Ben does not understand at first that his idea of "romance" is not compatible with the Chinese view of marriage. Ben's father makes it clear, in classic Chinese bluntness, that the purpose of the penis is for making children.  When Ben brings Mei Oi to a Chinese dinner, the couple is congratulated and celebrated, but the real significance of Mei Oi's presence is that she represents the potential for expanding and reinforcing the Chinese race. Second-wave Chinese immigrants in the latter half of the 20th century were particularly enthusiastic about this idea, especially since the ban against female immigrants had just recently been lifted. Takiki also shows how the Chinese were reinforcing their heritage through the construction of  "Chinatowns" that began popping up around the U.S., "creating the illusion that Chinatown was "really China." Takiki quotes an Asian immigrant encouraging his son to move up in the American social structure: "If you can not be better than they [whites] are, try to be their equal anyway, because that way, one of these days, you can be up there too."

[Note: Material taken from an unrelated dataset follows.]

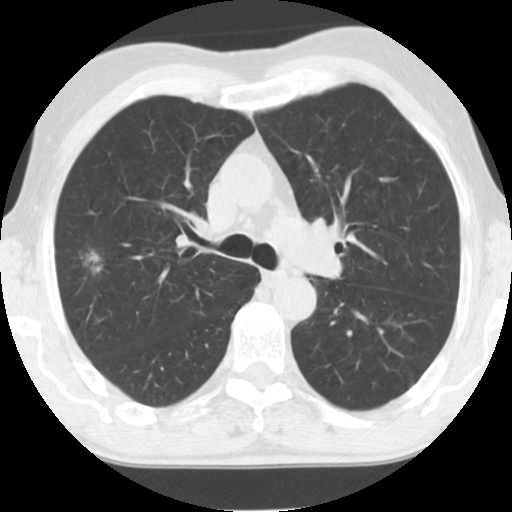
Low-dose screening chest CT, one axial slice. Slice 84 of 124 in the series (ordered by position). Reconstruction kernel STANDARD. Lung window (W 1500 / L -600 HU). 2.5 mm slice thickness. 512 × 512 image matrix, field of view 310 × 310 mm.
Annotated regions visible in this slice (expert manual segmentation):
- lesion 1 (tumor, upper lobe of right lung): bounding box [x1, y1, x2, y2] px = [87, 251, 101, 272]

Thus Ben expresses the sentiment to Mei Oi that he feels like "everybody is watching them" because they are. Ben and Mei Oi want to experience a romance, but their family sees their union on purely practical grounds. Part of the reason for the tension in their relationship was because the couple could not reconcile their desire for romance with the external social pressures around them to "preserve the Chinese race." The Chinese take great pride in their own culture, and Chinese pride became even more self-conscious and intentional when they experienced racist treatment in America.  As a mother says in Takiki's book: "Don't pay attention to the names the white children call you. They're just barbarians! Just be as nice as possible to them, because you have a superior culture." Ben and Mei Oi's narrative is believable because it fits in to the first tenet of Critical Race Theory: "racism is ordinary, and it is difficult or impossible to eradicate." Therefore, it was a natural response for the Chinese immigrants to put such pressure on the young couple to bear Chinese children. The pressure Ben and Mei Oi experienced is an act Chinese retaliation to the racist attacks brought on them during the First Wave, and an attempt to "naturalize" themselves as true American citizens.